= Task inputs =
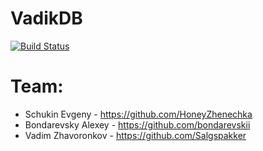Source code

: # VadikDB
[![Build Status](https://travis-ci.com/HoneyZhenechka/VadikDB.svg?token=Ypmuf9aad34un5wD4x7R&branch=master)](https://travis-ci.com/HoneyZhenechka/VadikDB)
# Team:
 - Schukin Evgeny - https://github.com/HoneyZhenechka
 - Bondarevsky Alexey - https://github.com/bondarevskii
 - Vadim Zhavoronkov - https://github.com/Salgspakker
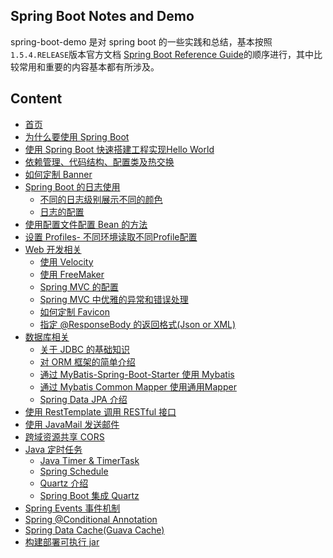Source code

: ## Spring Boot Notes and Demo

spring-boot-demo 是对 spring boot 的一些实践和总结，基本按照`1.5.4.RELEASE`版本官方文档 [Spring Boot Reference Guide](https://docs.spring.io/spring-boot/docs/1.5.4.RELEASE/reference/htmlsingle/#getting-started)的顺序进行，其中比较常用和重要的内容基本都有所涉及。

## Content

- [首页](https://github.com/jiwenxing/spring-boot-demo/wiki)
- [为什么要使用 Spring Boot](https://github.com/jiwenxing/spring-boot-demo/wiki/Why-Spring-Boot)
- [使用 Spring Boot 快速搭建工程实现Hello World](https://github.com/jiwenxing/spring-boot-demo/wiki/Getting-Started)
- [依赖管理、代码结构、配置类及热交换](https://github.com/jiwenxing/spring-boot-demo/wiki/Using-Spring-Boot)
- [如何定制 Banner](https://github.com/jiwenxing/spring-boot-demo/wiki/Customizing-the-Banner)
- [Spring Boot 的日志使用]()
  - [不同的日志级别展示不同的颜色](https://github.com/jiwenxing/spring-boot-demo/wiki/Add-color-to-eclipse-console-output-by-log-level)
  - [日志的配置](https://github.com/jiwenxing/spring-boot-demo/wiki/Spring-Boot-Log-Configuration)
- [使用配置文件配置 Bean 的方法](https://github.com/jiwenxing/spring-boot-demo/wiki/Bean-Configuration-by-Properties-Files)
- [设置 Profiles- 不同环境读取不同Profile配置](https://github.com/jiwenxing/spring-boot-demo/wiki/Different-Environment-Different-Profile)
- [Web 开发相关]()
  - [使用 Velocity](https://github.com/jiwenxing/spring-boot-demo/wiki/Using-Velocity-as-Template-Engine)
  - [使用 FreeMaker](https://github.com/jiwenxing/spring-boot-demo/wiki/Using-FreeMaker-as-Template-Engine)
  - [Spring MVC 的配置](https://github.com/jiwenxing/spring-boot-demo/wiki/WebMvcConfig)
  - [Spring MVC 中优雅的异常和错误处理](https://github.com/jiwenxing/spring-boot-demo/wiki/Error-Handling)
  - [如何定制 Favicon](https://github.com/jiwenxing/spring-boot-demo/wiki/Custom-Favicon)
  - [指定 @ResponseBody 的返回格式(Json or XML)](https://github.com/jiwenxing/spring-boot-demo/wiki/Custom-Return-Format)
- [数据库相关](https://github.com/jiwenxing/spring-boot-demo/wiki/Using-Database)
  - [关于 JDBC 的基础知识](https://github.com/jiwenxing/spring-boot-demo/wiki/About-JDBC)
  - [对 ORM 框架的简单介绍](https://github.com/jiwenxing/spring-boot-demo/wiki/Talking-About-ORM)
  - [通过 MyBatis-Spring-Boot-Starter 使用 Mybatis](https://github.com/jiwenxing/spring-boot-demo/wiki/Mybatis-Springboot-Starter)
  - [通过 Mybatis Common Mapper 使用通用Mapper](https://github.com/jiwenxing/spring-boot-demo/wiki/Mybatis-Common-Mapper)
  - [Spring Data JPA 介绍](https://github.com/jiwenxing/spring-boot-demo/wiki/Spring-Data-JPA)
- [使用 RestTemplate 调用 RESTful 接口](https://github.com/jiwenxing/spring-boot-demo/wiki/Using-RestTemplate)
- [使用 JavaMail 发送邮件](https://github.com/jiwenxing/spring-boot-demo/wiki/JavaMailSender)
- [跨域资源共享 CORS](https://github.com/jiwenxing/spring-boot-demo/wiki/CORS)
- [Java 定时任务](https://github.com/jiwenxing/spring-boot-demo/wiki/Java-%E5%AE%9A%E6%97%B6%E4%BB%BB%E5%8A%A1)
  - [Java Timer & TimerTask](https://github.com/jiwenxing/spring-boot-demo/wiki/Timer)
  - [Spring Schedule](https://github.com/jiwenxing/spring-boot-demo/wiki/Spring-Schedule)
  - [Quartz 介绍](https://github.com/jiwenxing/spring-boot-demo/wiki/Quartz-%E4%BB%8B%E7%BB%8D)
  - [Spring Boot 集成 Quartz](https://github.com/jiwenxing/spring-boot-demo/wiki/quartz-springboot)
- [Spring Events 事件机制](https://github.com/jiwenxing/spring-boot-demo/wiki/Spring-Events)
- [Spring @Conditional Annotation](https://github.com/jiwenxing/spring-boot-demo/wiki/Spring-Conditional-Annotation)
- [Spring Data Cache(Guava Cache)]()
- [构建部署可执行 jar](https://github.com/jiwenxing/spring-boot-demo/wiki/Spring-Boot-Deploy)
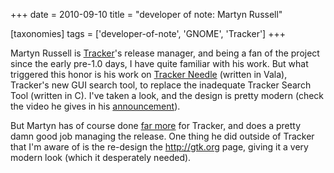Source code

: +++
date = 2010-09-10
title = "developer of note: Martyn Russell"

[taxonomies]
tags = ['developer-of-note', 'GNOME', 'Tracker']
+++

Martyn Russell is [Tracker]'s release manager, and being a fan of the
project since the early pre-1.0 days, I have quite familiar with his
work. But what triggered this honor is his work on [Tracker Needle]
(written in Vala), Tracker's new GUI search tool, to replace the
inadequate Tracker Search Tool (written in C). I've taken a look, and
the design is pretty modern (check the video he gives in his
[announcement][Tracker Needle]).

But Martyn has of course done [far more] for Tracker, and does a pretty
damn good job managing the release. One thing he did outside of Tracker
that I'm aware of is the re-design the <http://gtk.org> page, giving it
a very modern look (which it desperately needed).

  [Tracker]: http://projects.gnome.org/tracker/
  [Tracker Needle]: http://blogs.gnome.org/mr/2010/09/08/tracker-needle/
  [far more]: http://git.gnome.org/browse/tracker/log/?qt=author&q=martyn
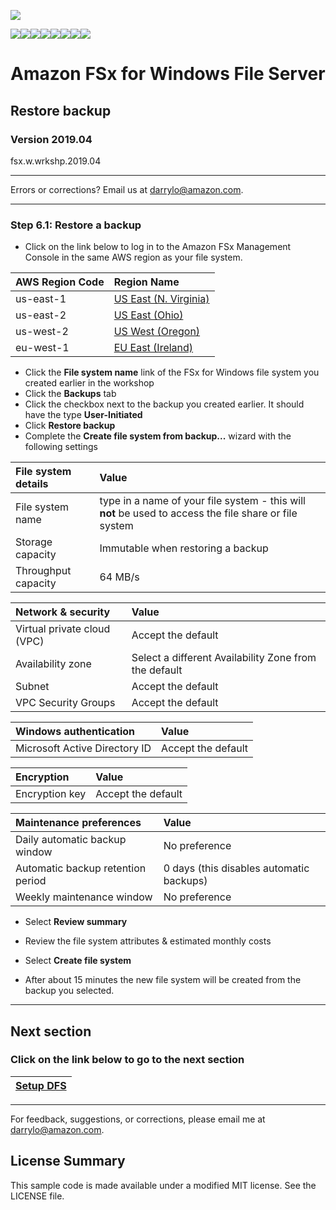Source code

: ![](https://s3.amazonaws.com/aws-us-east-1/tutorial/AWS_logo_PMS_300x180.png)

![](https://s3.amazonaws.com/aws-us-east-1/tutorial/100x100_benefit_available.png)![](https://s3.amazonaws.com/aws-us-east-1/tutorial/100x100_benefit_ingergration.png)![](https://s3.amazonaws.com/aws-us-east-1/tutorial/100x100_benefit_ecryption-lock.png)![](https://s3.amazonaws.com/aws-us-east-1/tutorial/100x100_benefit_fully-managed.png)![](https://s3.amazonaws.com/aws-us-east-1/tutorial/100x100_benefit_lowcost-affordable.png)![](https://s3.amazonaws.com/aws-us-east-1/tutorial/100x100_benefit_performance.png)![](https://s3.amazonaws.com/aws-us-east-1/tutorial/100x100_benefit_scalable.png)![](https://s3.amazonaws.com/aws-us-east-1/tutorial/100x100_benefit_storage.png)

# **Amazon FSx for Windows File Server**

## Restore backup

### Version 2019.04

fsx.w.wrkshp.2019.04

---

Errors or corrections? Email us at [darrylo@amazon.com](mailto:darrylo@amazon.com).

---

### Step 6.1: Restore a backup

- Click on the link below to log in to the Amazon FSx Management Console in the same AWS region as your file system. 

| AWS Region Code | Region Name |
| :--- | :--- 
| us-east-1 | [US East (N. Virginia)](https://console.aws.amazon.com/fsx/home?region=us-east-1#file-systems) |
| us-east-2 | [US East (Ohio)](https://console.aws.amazon.com/fsx/home?region=us-east-2#file-systems) |
| us-west-2 | [US West (Oregon)](https://console.aws.amazon.com/fsx/home?region=us-west-2#file-systems) |
| eu-west-1 | [EU East (Ireland)](https://console.aws.amazon.com/fsx/home?region=eu-west-1#file-systems) |

- Click the **File system name** link of the FSx for Windows file system you created earlier in the workshop
- Click the **Backups** tab
- Click the checkbox next to the backup you created earlier. It should have the type **User-Initiated**
- Click **Restore backup**
- Complete the **Create file system from backup...** wizard with the following settings

| File system details | Value |
| :--- | :--- 
| File system name | type in a name of your file system - this will **not** be used to access the file share or file system |
| Storage capacity | Immutable when restoring a backup |
| Throughput capacity | 64 MB/s |


| Network & security | Value |
| :--- | :--- 
| Virtual private cloud (VPC) | Accept the default |
| Availability zone | Select a different Availability Zone from the default |
| Subnet | Accept the default |
| VPC Security Groups | Accept the default |


| Windows authentication | Value |
| :--- | :--- 
| Microsoft Active Directory ID | Accept the default |


| Encryption | Value |
| :--- | :--- 
| Encryption key | Accept the default |


| Maintenance preferences | Value |
| :--- | :--- 
| Daily automatic backup window | No preference |
| Automatic backup retention period | 0 days (this disables automatic backups) |
| Weekly maintenance window | No preference |


- Select **Review summary**

- Review the file system attributes & estimated monthly costs

- Select **Create file system**

- After about 15 minutes the new file system will be created from the backup you selected.


---
## Next section
### Click on the link below to go to the next section

| [**Setup DFS**](../07-setup-dfs) |
| :---
---

For feedback, suggestions, or corrections, please email me at [darrylo@amazon.com](mailto:darrylo@amazon.com).

## License Summary

This sample code is made available under a modified MIT license. See the LICENSE file.



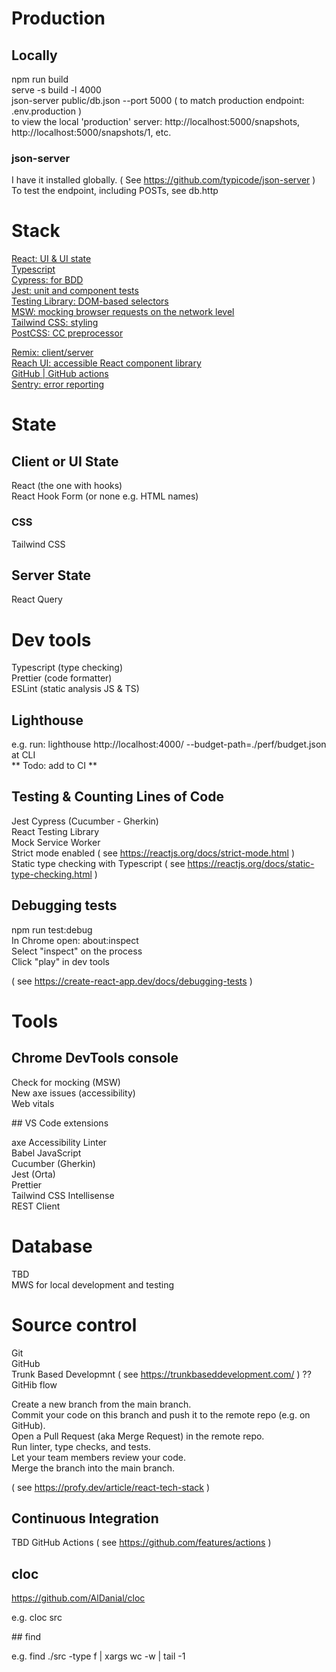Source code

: # Production

## Locally

npm run build  
serve -s build -l 4000  
json-server public/db.json --port 5000 ( to match production endpoint: .env.production )  
  to view the local 'production' server: http://localhost:5000/snapshots, http://localhost:5000/snapshots/1, etc.  

### json-server

I have it installed globally. ( See https://github.com/typicode/json-server )  
To test the endpoint, including POSTs, see db.http 

# Stack

[React: UI & UI state](https://reactjs.org/)  
[Typescript](https://www.typescriptlang.org/)  
[Cypress: for BDD](https://cypress.io/)  
[Jest: unit and component tests](https://jestjs.io/)  
[Testing Library: DOM-based selectors](https://testing-library.com/)  
[MSW: mocking browser requests on the network level](https://mswjs.io/)  
[Tailwind CSS: styling](https://tailwindcss.com/)  
[PostCSS: CC preprocessor](https://postcss.org/)  

[Remix: client/server](https://remix.run/)  
[Reach UI: accessible React component library](https://reach.tech/)  
[GitHub | GitHub actions](https://github.com/features/actions)  
[Sentry: error reporting](https://sentry.io/)  

# State

## Client or UI State

React (the one with hooks)  
React Hook Form (or none e.g. HTML names)

### CSS
Tailwind CSS

## Server State

React Query

# Dev tools

Typescript (type checking)  
Prettier (code formatter)  
ESLint (static analysis JS & TS)

## Lighthouse

e.g. run: lighthouse http://localhost:4000/ --budget-path=./perf/budget.json at CLI  
** Todo: add to CI **

## Testing & Counting Lines of Code

Jest
Cypress (Cucumber - Gherkin)  
React Testing Library  
Mock Service Worker  
Strict mode enabled ( see https://reactjs.org/docs/strict-mode.html )  
Static type checking with Typescript ( see https://reactjs.org/docs/static-type-checking.html )

## Debugging tests

npm run test:debug  
In Chrome open: about:inspect  
Select "inspect" on the process  
Click "play" in dev tools  

( see https://create-react-app.dev/docs/debugging-tests )

# Tools

## Chrome DevTools console

 Check for mocking (MSW)  
 New axe issues (accessibility)   
 Web vitals  

## VS Code extensions

axe Accessibility Linter  
Babel JavaScript  
Cucumber (Gherkin)  
Jest (Orta)  
Prettier  
Tailwind CSS Intellisense  
REST Client

# Database

TBD  
MWS for local development and testing

# Source control

Git  
GitHub  
Trunk Based Developmnt ( see https://trunkbaseddevelopment.com/ ) ?? GitHib flow  

Create a new branch from the main branch.  
Commit your code on this branch and push it to the remote repo (e.g. on GitHub).  
Open a Pull Request (aka Merge Request) in the remote repo.  
Run linter, type checks, and tests.  
Let your team members review your code.  
Merge the branch into the main branch.  

( see https://profy.dev/article/react-tech-stack )

## Continuous Integration

TBD GitHub Actions ( see https://github.com/features/actions )

## cloc

https://github.com/AlDanial/cloc

e.g. cloc src

## find

e.g. find ./src -type f | xargs wc -w | tail -1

= Aim of the exercise =
Tally the lines above that contain the string "Cypress", matching case exactly, and give only the number.

= Solution to this problem =
2